In this post I describe what the n + 1 problem is, how it relates to graphene-sqlalchemy, I describe some possible solutions and finally I’ll describe the solution I created for a project that uses graphene-sqlalchemy for my current employer (NRC Media B.V.).

The n + 1 problem

The n + 1 problem is a problem one typically encounters when using an ORM: You query for a set of objects that have a relationship with another model. An example using SQLAlchemy:

from sqlalchemy import Column, ForeignKey, Integer, String, create_engine
from sqlalchemy.ext.declarative import declarative_base
from sqlalchemy.orm import relationship, sessionmaker

Base = declarative_base()

class UserModel(Base):
    __tablename__ = "users"
    id = Column(Integer, primary_key=True)
    name = Column(String)
    posts = relationship("PostModel", back_populates="user")

class PostModel(Base):
    __tablename__ = "posts"
    id = Column(Integer, primary_key=True)
    user_id = Column(Integer, ForeignKey("users.id"))
    content = Column(String)
    users = relationship("UserModel", back_populates="posts")

engine = create_engine("sqlite:///:memory:", echo=True)
Base.metadata.create_all(engine)

→ **RECORDS PROVIDED**
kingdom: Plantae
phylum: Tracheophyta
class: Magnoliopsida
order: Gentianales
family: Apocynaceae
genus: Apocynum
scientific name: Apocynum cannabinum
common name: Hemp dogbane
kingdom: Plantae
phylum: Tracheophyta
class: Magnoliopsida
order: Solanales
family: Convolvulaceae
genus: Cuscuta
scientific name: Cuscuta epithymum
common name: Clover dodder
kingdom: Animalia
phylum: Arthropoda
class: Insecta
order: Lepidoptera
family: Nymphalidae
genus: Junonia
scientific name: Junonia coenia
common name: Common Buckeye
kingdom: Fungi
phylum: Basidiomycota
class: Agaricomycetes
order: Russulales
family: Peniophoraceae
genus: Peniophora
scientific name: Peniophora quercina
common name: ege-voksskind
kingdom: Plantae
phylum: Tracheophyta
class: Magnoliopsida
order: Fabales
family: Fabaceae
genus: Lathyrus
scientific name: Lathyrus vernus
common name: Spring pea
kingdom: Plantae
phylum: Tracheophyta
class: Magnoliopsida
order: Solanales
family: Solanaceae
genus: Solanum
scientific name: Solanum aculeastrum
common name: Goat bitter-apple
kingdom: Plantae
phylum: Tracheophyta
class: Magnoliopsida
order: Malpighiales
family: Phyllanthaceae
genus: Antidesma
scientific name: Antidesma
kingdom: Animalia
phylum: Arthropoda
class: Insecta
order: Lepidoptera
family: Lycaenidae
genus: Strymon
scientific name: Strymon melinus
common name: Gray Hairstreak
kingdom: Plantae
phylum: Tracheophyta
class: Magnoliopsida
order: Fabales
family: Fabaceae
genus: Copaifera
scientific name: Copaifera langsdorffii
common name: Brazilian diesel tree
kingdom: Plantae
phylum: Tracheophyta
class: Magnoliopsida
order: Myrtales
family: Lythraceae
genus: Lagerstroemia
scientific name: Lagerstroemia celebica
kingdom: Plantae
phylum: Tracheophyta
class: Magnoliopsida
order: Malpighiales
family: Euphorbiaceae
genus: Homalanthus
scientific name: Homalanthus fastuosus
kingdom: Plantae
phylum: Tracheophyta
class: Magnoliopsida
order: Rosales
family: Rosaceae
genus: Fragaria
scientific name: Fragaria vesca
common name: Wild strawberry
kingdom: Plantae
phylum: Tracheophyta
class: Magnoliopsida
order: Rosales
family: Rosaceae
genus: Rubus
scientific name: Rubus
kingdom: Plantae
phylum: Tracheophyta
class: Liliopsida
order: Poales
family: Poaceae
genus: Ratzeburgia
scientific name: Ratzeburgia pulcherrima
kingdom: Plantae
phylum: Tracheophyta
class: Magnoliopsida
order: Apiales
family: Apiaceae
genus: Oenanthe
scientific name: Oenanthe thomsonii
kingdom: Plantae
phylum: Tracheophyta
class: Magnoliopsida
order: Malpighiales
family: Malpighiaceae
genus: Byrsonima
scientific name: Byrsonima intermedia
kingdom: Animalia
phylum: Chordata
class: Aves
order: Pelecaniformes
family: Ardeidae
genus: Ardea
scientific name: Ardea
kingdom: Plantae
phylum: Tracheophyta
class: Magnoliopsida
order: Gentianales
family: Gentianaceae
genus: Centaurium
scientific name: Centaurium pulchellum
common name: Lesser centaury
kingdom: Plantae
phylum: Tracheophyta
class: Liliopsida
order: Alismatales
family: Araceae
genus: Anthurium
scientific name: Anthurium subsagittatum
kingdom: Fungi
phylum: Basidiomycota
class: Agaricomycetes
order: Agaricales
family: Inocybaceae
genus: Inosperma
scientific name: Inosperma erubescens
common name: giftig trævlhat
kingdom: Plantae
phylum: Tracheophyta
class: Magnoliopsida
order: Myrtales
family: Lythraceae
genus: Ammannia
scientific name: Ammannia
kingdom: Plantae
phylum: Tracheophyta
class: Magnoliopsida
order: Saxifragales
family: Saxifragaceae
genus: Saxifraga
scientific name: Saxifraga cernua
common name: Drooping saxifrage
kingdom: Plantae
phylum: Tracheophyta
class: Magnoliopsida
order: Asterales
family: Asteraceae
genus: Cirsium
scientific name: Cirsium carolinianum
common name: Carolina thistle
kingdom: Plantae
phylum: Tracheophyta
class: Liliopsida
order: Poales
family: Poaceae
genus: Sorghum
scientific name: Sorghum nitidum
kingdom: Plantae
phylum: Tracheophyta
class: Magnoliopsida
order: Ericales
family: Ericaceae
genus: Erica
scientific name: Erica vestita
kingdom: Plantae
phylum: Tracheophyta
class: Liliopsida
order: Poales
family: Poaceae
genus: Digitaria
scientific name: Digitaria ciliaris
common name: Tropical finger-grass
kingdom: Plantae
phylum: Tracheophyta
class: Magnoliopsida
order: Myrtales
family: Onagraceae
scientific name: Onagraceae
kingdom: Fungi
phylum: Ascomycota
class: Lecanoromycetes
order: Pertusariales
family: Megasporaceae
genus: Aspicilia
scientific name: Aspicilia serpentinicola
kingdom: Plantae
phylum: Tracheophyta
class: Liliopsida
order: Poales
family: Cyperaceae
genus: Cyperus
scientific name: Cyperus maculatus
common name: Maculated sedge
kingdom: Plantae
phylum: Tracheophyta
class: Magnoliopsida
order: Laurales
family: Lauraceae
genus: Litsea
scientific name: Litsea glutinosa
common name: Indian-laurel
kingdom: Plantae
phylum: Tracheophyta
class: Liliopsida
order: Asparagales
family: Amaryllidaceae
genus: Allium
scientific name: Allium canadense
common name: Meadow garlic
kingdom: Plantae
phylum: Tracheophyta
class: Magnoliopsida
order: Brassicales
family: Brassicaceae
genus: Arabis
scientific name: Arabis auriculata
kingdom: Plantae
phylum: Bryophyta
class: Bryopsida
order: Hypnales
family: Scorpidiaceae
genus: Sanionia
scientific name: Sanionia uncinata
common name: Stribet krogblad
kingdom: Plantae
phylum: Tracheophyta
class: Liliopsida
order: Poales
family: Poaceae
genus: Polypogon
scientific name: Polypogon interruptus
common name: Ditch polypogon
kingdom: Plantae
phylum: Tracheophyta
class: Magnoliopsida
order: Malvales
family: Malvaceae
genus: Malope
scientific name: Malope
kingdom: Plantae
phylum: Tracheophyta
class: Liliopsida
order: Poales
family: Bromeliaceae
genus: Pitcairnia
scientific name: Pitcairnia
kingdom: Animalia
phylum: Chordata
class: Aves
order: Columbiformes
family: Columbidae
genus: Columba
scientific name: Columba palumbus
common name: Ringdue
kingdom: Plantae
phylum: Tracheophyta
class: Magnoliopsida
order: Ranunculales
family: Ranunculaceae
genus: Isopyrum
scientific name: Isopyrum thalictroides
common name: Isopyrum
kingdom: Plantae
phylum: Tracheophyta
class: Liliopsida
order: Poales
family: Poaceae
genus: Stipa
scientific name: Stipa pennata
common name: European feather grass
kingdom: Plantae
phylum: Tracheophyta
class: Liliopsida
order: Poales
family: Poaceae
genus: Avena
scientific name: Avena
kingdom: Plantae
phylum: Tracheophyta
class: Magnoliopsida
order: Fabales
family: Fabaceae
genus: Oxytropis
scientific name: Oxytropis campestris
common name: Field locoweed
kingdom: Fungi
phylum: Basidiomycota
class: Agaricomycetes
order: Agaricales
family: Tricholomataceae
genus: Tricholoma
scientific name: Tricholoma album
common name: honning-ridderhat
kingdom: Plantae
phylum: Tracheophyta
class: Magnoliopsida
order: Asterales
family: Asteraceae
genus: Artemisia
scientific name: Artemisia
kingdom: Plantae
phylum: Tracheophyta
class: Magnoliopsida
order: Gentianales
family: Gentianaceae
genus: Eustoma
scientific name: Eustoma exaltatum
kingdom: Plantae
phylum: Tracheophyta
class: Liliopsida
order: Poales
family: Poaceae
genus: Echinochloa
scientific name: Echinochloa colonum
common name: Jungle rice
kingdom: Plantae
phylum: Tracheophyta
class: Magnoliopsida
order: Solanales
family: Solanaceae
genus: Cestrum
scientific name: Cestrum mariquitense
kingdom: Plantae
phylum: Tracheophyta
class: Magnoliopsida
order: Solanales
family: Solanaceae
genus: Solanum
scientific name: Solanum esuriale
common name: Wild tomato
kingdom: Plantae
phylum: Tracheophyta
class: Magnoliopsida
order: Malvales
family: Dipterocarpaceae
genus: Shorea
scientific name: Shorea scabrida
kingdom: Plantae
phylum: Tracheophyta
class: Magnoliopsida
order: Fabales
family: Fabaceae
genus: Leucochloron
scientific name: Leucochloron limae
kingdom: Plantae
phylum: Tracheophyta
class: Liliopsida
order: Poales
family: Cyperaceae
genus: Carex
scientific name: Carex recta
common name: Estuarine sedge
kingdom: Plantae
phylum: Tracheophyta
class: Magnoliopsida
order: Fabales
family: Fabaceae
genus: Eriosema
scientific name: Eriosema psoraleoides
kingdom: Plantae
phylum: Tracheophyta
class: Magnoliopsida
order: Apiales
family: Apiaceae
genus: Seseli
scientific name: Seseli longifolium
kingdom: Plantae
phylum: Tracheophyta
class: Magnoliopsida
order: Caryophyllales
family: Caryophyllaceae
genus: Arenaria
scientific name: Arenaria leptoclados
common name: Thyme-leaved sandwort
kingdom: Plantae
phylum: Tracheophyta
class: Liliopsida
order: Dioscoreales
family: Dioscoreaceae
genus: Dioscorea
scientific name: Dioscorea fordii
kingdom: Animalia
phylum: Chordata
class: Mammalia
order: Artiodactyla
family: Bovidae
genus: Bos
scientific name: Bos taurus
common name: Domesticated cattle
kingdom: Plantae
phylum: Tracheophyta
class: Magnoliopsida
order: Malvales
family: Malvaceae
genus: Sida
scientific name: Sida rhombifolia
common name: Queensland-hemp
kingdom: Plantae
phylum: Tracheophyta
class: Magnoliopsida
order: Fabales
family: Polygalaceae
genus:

→ **BRIEF**
Can you transcribe, word for word, the passage of the post on the n + 1 problem between "The n + 1 problem" and "Base = declarative_base()", inclusive?

→ **RESULT OF THE TASK**
The n + 1 problem

The n + 1 problem is a problem one typically encounters when using an ORM: You query for a set of objects that have a relationship with another model. An example using SQLAlchemy:

from sqlalchemy import Column, ForeignKey, Integer, String, create_engine
from sqlalchemy.ext.declarative import declarative_base
from sqlalchemy.orm import relationship, sessionmaker

Base = declarative_base()